TEXT UNDER STUDY:
◇ ◇ ◇ ◇

# MPY - MFS Living and Leisure Group



## scsl (28 June 2006)

This may well be a contentious point… 

Yesterday I received in the mail yet another prospectus and PDS on behalf of MFS Limited, and after having a close look through it, couldn’t help but notice the similarities between MFS and Macquarie Bank. 

This time, MFS Living and Leisure Group (MLG) are raising $175 million. ‘What is it for?’ you might ask. Well, MFS are conducting this capital raising so that MLG can effectively acquire MFS’s aquarium and ski resorts businesses. This ‘offloading’ of assets from its balance sheets is exactly what Mac Bank is famous for.

Interestingly enough, the Macquarie bankers are the sole lead manager and underwriter. 

Mac Bank has well over a dozen ASX listed property and equity funds, not to mention it also has many unlisted funds. I’m sure we can all name at least 3 or 4 of these. MFS (which has a market cap of $917 million compared with MBL’s $16,784 million) is also starting to make a name for itself, with 4 listed funds, including the recently successful float of HFA Holdings.

◇ ◇ ◇ ◇

WORK ORDER A:
In the forum post on MFS Living and Leisure Group, who is named as the sole lead manager and underwriter of the capital raising?
WORK ORDER B:
Pick up the forum post on MFS Living and Leisure Group after its final sentence and carry it forward.

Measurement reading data
◇ ◇ ◇ ◇

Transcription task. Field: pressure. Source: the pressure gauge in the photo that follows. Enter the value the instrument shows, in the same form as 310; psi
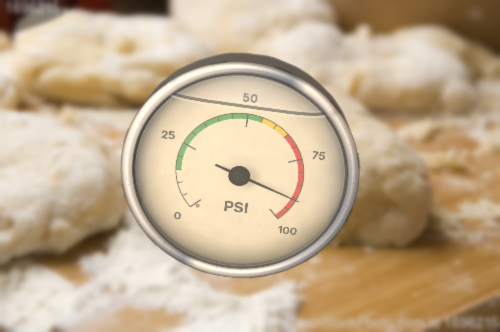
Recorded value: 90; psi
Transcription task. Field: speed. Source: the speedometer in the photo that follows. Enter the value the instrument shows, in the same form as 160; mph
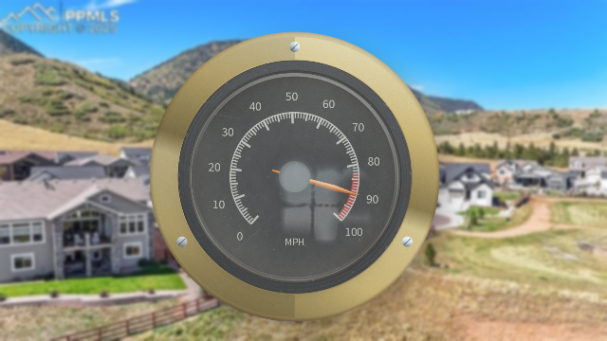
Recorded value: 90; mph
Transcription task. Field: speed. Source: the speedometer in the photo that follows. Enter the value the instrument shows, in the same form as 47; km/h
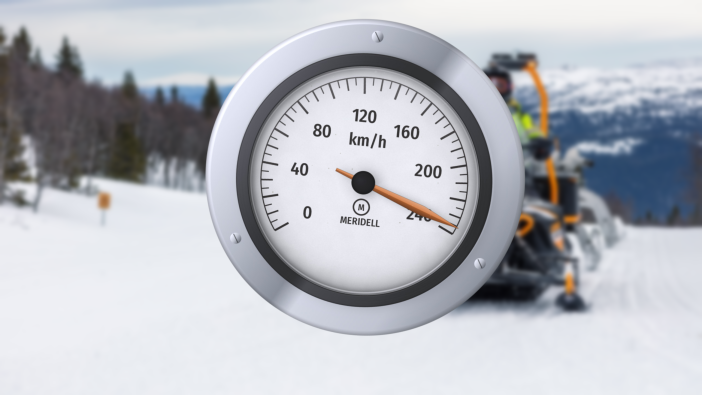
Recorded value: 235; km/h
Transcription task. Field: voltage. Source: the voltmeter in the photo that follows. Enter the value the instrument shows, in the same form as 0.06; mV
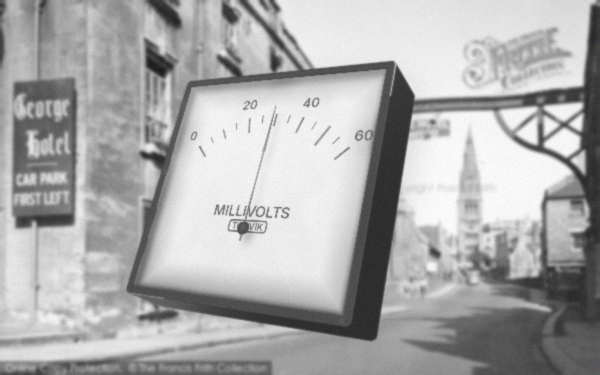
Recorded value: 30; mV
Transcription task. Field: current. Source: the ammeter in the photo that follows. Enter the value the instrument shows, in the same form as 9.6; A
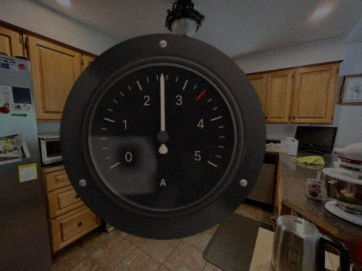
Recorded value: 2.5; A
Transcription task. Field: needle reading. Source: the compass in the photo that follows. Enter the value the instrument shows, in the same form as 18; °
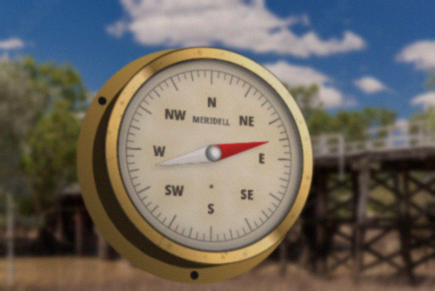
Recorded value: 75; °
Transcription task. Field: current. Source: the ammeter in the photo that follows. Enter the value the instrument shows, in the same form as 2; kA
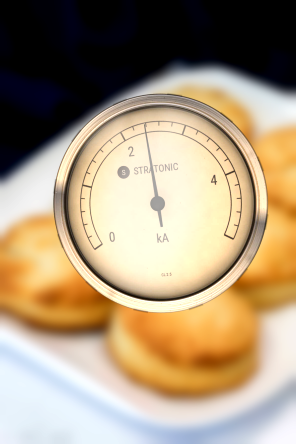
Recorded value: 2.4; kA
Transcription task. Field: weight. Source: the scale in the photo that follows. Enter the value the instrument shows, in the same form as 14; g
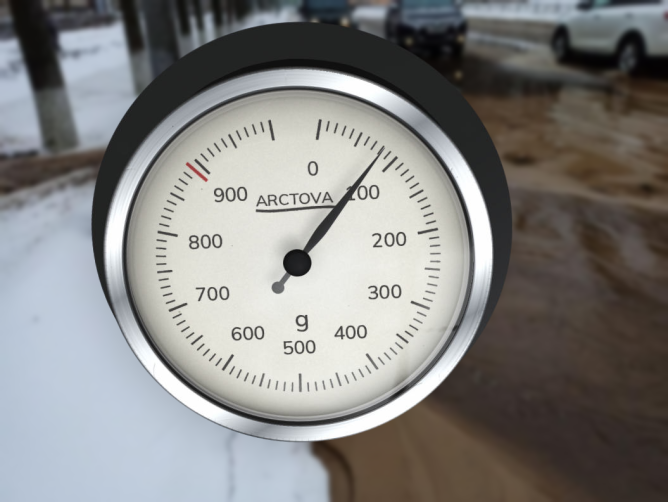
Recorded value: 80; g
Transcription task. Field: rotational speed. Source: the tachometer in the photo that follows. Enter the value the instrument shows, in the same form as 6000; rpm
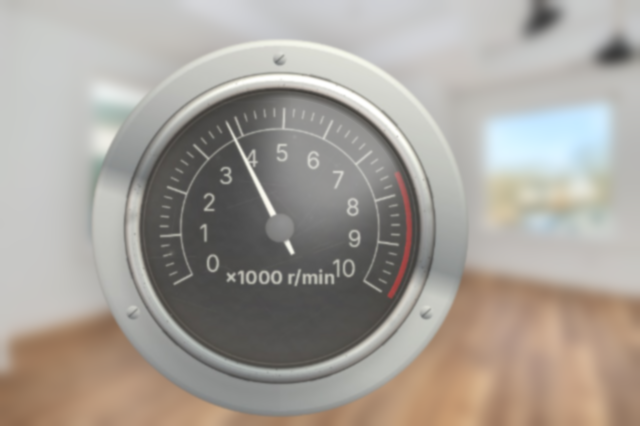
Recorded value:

◇ ◇ ◇ ◇

ANSWER SPACE A:
The Macquarie bankers.

ANSWER SPACE B:
This brings us to fees. MLG will pay MFS an acquisition fee alone of $2.6 million. Down the track, MFS, like MBL, will continue to reap all sorts of fees from its listed funds, including base management, incentive and performance fees.

Apart from this offloading of assets into listed funds, MFS also manages a broad range of income, direct property and its ASX listed funds. MFS specialises in diversified funds management, structured finance and tourism and currently manages over $2.5 billion in funds across Australia and New Zealand. 

The following is from MLG’s prospectus:
*MLG will seek to combine its management’s expertise with MFS’s fund and asset management expertise, execution and financing capabilities. MFS’s deal flow, client relationships and expertise in identifying further investment opportunities are expected to be a key advantage to MLG.*
Does this sound familiar??

Will MFS be the next ‘millionaire’s factory’? I’d like to think so!   Any thoughts?  

Cheers
scsl 

Please do further research and note that I hold shares in MFS and HFA.


----------



## michael_selway (13 July 2006)

*Re: The next Macquarie Bank?*



			
				scsl said:
			
		

> This may well be a contentious point…
> 
> Yesterday I received in the mail yet another prospectus and PDS on behalf of MFS Limited, and after having a close look through it, couldn’t help but notice the similarities between MFS and Macquarie Bank.
> 
> ...




Its not bad, ist up there with MBL, BNB, RCD (AFG)

are there any risks u see thi MFS?

thx

MS


----------



## RichKid (20 July 2006)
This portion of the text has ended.